(TASK PROMPT) Pick up the comment thread on money and happiness after its final comment and write what comes next.

(TEXT EXCERPT)
· · · · ·


    maria@moneyprinciple

    July 11, 2012

  9. Life is mind boggling, as the poor want to be more secure in life and the rich can not buy happiness. The middle class is stuck in a power struggle trying to avoid falling below a certain income level and never really seeing an improvement in life. Great Post.

    RichUncle EL

    July 12, 2012

  10. @Lance, Balance is the key to a golden life imho.
    @Marie, There’s a down side to everything, even having more money. Go figure.
    @Rich uncle-Quite a conundrum making a go of it, no matter what your financial station.
    @Nivene-There is no substitute for a great family!!!!

    Barb

    July 12, 2012

  11. Hi there,
    I recently completed an academic paper on whether money can buy happiness. It provided one interesting insight in particular. Absolute income does not bring extra happiness once your basic needs are met (as mentioned in the post). However, relative income (i.e. being relatively richer than your neighbour) does bring small amounts of increased happiness. Maybe we should all move to a poorer neighbourhood :D. Just an interesting result, make of it what you will.

    MultimillionaireRoad

    July 13, 2012

  12. @Multimillionaire, I totally love that comment, move to a poorer neighborhood. Actually, Jean Chatsky, in her book, The Difference, said we would be well served to compare ourselves with those who have less than we do, rather than those who have more. A twist on your recommendation :).

    Barb

    July 13, 2012

  13. I rather cry in my ferrari

    L Marie Joseph

    July 13, 2012

  14. I cannot say that I know just tons of wealthy people, but the ones that I do know just seem like simple people. They just made good choices with their money and they actually live pretty frugal. I love that!

    Whitney

    July 14, 2012

  15. @Marie 🙂 Sure, why not?
    @Whitney, That has been my experience as well.

    Barb

    July 14, 2012

  16. This post reminds me of an article I came across few months ago. It said, “Money cannot buy happiness but it can buy the things that can make you happy. Therefore, money CAN buy happiness.”

  17. Cherleen, Great point. But…. it can’t buy family 🙂

    Barb

    July 14, 2012

  18. Well, the super rich don’t have to worry about making money, so they really have different aspirations if you compare it to someone who is barely making it even with overtime work

    Aric Jorgan

    August 1, 2012

  19. Aric, That’s exactly the point. Even though the super rich don’t need to worry about making a living, they still share some concerns with the rest of us (although not all :).

· · · · ·

(Chart analysis data)
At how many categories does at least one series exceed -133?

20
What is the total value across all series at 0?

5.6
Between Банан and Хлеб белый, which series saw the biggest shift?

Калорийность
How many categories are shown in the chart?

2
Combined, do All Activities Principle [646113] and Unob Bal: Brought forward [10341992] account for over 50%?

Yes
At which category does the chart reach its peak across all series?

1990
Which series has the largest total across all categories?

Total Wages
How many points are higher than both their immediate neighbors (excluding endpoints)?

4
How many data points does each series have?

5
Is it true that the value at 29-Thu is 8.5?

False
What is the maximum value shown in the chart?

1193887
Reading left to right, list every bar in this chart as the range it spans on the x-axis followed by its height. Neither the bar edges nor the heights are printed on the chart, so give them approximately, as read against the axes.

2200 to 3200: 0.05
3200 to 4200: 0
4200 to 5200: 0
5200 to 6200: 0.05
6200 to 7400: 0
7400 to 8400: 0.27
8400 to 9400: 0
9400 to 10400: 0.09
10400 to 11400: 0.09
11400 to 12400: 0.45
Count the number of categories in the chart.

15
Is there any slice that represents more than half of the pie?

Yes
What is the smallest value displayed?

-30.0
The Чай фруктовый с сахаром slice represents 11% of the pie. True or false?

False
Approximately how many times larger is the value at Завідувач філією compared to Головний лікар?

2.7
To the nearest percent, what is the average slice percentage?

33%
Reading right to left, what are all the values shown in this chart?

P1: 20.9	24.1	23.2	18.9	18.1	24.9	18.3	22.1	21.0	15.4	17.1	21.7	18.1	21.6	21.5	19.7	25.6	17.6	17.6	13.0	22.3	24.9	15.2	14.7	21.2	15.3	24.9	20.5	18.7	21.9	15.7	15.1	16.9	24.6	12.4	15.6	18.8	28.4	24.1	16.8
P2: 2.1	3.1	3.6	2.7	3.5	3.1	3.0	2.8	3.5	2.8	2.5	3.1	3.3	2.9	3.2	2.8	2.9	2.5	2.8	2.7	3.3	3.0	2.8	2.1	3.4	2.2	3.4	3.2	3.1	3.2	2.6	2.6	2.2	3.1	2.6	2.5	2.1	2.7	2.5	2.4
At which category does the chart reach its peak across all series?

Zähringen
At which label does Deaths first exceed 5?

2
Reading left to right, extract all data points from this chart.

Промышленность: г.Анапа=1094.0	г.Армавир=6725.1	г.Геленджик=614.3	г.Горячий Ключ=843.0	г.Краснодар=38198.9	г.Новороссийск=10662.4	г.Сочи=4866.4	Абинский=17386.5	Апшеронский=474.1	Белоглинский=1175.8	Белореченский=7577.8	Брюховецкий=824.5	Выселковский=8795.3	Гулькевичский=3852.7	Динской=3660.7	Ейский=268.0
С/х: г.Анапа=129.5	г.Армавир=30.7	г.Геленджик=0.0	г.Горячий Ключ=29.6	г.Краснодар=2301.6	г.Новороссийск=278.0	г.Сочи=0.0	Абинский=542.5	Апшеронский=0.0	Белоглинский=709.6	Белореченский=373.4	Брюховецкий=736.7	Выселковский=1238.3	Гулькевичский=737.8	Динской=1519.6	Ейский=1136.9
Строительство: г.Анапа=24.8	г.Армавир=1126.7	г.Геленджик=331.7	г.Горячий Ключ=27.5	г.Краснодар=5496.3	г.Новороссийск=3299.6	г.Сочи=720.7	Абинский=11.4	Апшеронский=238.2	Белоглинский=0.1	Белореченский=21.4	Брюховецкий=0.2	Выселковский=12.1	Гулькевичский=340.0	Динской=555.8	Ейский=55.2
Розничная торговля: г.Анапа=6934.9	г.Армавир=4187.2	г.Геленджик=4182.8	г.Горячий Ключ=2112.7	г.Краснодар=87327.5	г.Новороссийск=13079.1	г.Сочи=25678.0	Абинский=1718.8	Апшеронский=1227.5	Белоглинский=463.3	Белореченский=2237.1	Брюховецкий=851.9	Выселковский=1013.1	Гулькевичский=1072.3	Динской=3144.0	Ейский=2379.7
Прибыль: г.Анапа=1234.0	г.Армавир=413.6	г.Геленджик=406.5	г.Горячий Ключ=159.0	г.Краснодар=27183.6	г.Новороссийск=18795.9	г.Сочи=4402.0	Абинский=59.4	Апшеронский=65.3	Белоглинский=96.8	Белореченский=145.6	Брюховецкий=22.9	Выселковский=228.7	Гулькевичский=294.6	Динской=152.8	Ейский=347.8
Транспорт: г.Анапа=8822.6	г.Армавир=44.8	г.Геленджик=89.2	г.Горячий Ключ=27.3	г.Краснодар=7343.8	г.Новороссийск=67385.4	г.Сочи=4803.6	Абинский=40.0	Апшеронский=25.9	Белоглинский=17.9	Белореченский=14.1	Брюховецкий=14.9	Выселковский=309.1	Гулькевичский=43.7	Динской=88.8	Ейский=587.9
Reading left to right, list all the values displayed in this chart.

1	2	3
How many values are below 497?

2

· · · · ·

(OUTPUT OF THE EXERCISE)
    Barb

    August 1, 2012

  20. Great post! I think at our core, human beings desire the same things. All the ‘fluff’ – the materialistic things are secondary to the richness of our basic necessities and fulfilling relationships (whether with our children, spouses,etc.). That’s why perspective is so important: appreciating what you DO have, and the things you can improve on within your sphere instead of focusing on what you lack, or coveting what others have.

    Sher@knsfinancial.com

    January 20, 2014

  21. Very interesting post and captivating title. Personally I believe that money can’t buy happiness, all money can do is buy time and freedom. Once you have that freedom you have the choice to be happy or miserable. Money is important but it isn’t everything.

  22. @Sher-So true. Whenever I feel that green envy monster creeping in, I switch my focus to all of the good I have in my life.
    @Nick-The interesting part about your comment is that although money can buy “time” frequently more money requires additional “time” to manage one’s financial and other affairs. Personally, I never understood why anyone would want more than one home, too much maintenance and upkeep!

    Barbara Friedberg

    January 21, 2014

  23. @Barbara – It definitely takes time to manage money however I like to keep things as simple as possible so I can spend time on what really matters. By simplicity I mean investing in index funds automatically, investing in a portfolio of Dividend Aristocrats automatically and sending money to bonds and bank deposits to beef up the emergency fund.

  24. @Nick, Very expedient approach. And considering the research on efficient market hypothesis investing, seems like you are on a great financial path!